__Directions__. Your response should contain every line from the data below that holds the string "Glioma".

<<<<

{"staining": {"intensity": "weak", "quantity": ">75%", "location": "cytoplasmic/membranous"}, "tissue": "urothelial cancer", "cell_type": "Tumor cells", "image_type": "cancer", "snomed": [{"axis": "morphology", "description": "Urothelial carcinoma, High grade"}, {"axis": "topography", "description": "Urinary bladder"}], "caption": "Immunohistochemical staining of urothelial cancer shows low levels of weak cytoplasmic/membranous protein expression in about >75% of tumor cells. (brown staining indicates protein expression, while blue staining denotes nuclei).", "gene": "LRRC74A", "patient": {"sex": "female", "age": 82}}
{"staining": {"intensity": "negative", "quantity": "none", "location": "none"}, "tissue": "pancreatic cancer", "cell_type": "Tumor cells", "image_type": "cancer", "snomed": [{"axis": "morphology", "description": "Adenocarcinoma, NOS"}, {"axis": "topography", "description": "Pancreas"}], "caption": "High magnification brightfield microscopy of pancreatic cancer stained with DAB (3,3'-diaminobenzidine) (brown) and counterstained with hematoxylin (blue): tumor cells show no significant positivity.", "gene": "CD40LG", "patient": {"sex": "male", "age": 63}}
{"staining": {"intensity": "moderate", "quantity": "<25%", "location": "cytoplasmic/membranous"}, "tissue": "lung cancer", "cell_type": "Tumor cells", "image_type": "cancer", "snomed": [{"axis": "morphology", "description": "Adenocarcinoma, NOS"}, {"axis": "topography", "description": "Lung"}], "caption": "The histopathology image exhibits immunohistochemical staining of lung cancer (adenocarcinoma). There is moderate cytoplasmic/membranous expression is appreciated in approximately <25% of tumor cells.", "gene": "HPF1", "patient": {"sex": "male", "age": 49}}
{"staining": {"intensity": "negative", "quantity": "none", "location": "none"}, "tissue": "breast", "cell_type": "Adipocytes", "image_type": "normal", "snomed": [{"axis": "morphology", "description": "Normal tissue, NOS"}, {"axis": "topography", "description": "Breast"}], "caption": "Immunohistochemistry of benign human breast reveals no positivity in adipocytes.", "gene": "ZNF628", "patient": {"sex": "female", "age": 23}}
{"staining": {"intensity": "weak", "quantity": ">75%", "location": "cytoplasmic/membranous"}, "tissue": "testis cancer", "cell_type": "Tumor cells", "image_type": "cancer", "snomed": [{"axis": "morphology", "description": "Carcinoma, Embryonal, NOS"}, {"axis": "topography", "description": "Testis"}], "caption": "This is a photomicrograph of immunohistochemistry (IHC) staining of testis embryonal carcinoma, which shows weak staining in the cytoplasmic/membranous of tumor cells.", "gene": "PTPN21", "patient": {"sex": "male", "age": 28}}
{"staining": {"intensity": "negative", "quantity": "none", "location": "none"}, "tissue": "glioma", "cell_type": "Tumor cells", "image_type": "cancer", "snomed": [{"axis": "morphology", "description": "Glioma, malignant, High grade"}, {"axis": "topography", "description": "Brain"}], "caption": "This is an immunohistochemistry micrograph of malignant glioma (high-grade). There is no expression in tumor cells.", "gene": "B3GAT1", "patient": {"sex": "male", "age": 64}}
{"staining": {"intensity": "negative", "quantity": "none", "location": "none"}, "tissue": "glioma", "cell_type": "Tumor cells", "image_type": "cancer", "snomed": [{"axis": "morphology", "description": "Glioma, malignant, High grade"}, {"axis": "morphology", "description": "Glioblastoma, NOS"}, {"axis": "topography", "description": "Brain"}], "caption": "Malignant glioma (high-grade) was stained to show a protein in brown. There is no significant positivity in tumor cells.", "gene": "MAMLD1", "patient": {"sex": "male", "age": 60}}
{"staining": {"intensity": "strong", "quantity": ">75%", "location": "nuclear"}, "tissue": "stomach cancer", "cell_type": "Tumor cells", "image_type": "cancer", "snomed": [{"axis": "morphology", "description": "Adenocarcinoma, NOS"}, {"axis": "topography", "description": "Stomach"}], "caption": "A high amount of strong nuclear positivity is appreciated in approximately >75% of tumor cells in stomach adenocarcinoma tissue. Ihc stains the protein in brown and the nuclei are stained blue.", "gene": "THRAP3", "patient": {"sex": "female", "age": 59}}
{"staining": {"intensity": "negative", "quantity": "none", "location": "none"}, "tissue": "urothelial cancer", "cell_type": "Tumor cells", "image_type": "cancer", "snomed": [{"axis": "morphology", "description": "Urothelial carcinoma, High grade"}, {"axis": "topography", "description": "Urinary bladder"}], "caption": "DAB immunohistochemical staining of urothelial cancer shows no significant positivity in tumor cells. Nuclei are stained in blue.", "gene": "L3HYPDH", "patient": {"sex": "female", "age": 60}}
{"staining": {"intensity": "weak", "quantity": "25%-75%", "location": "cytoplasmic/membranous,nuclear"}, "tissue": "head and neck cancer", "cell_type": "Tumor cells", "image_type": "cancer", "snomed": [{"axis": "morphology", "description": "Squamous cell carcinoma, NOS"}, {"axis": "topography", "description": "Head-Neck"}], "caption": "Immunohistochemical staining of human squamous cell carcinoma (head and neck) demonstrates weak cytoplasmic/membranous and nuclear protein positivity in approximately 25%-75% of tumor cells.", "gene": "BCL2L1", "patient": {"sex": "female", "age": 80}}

>>>>

__Exercise solution__.
{"staining": {"intensity": "negative", "quantity": "none", "location": "none"}, "tissue": "glioma", "cell_type": "Tumor cells", "image_type": "cancer", "snomed": [{"axis": "morphology", "description": "Glioma, malignant, High grade"}, {"axis": "topography", "description": "Brain"}], "caption": "This is an immunohistochemistry micrograph of malignant glioma (high-grade). There is no expression in tumor cells.", "gene": "B3GAT1", "patient": {"sex": "male", "age": 64}}
{"staining": {"intensity": "negative", "quantity": "none", "location": "none"}, "tissue": "glioma", "cell_type": "Tumor cells", "image_type": "cancer", "snomed": [{"axis": "morphology", "description": "Glioma, malignant, High grade"}, {"axis": "morphology", "description": "Glioblastoma, NOS"}, {"axis": "topography", "description": "Brain"}], "caption": "Malignant glioma (high-grade) was stained to show a protein in brown. There is no significant positivity in tumor cells.", "gene": "MAMLD1", "patient": {"sex": "male", "age": 60}}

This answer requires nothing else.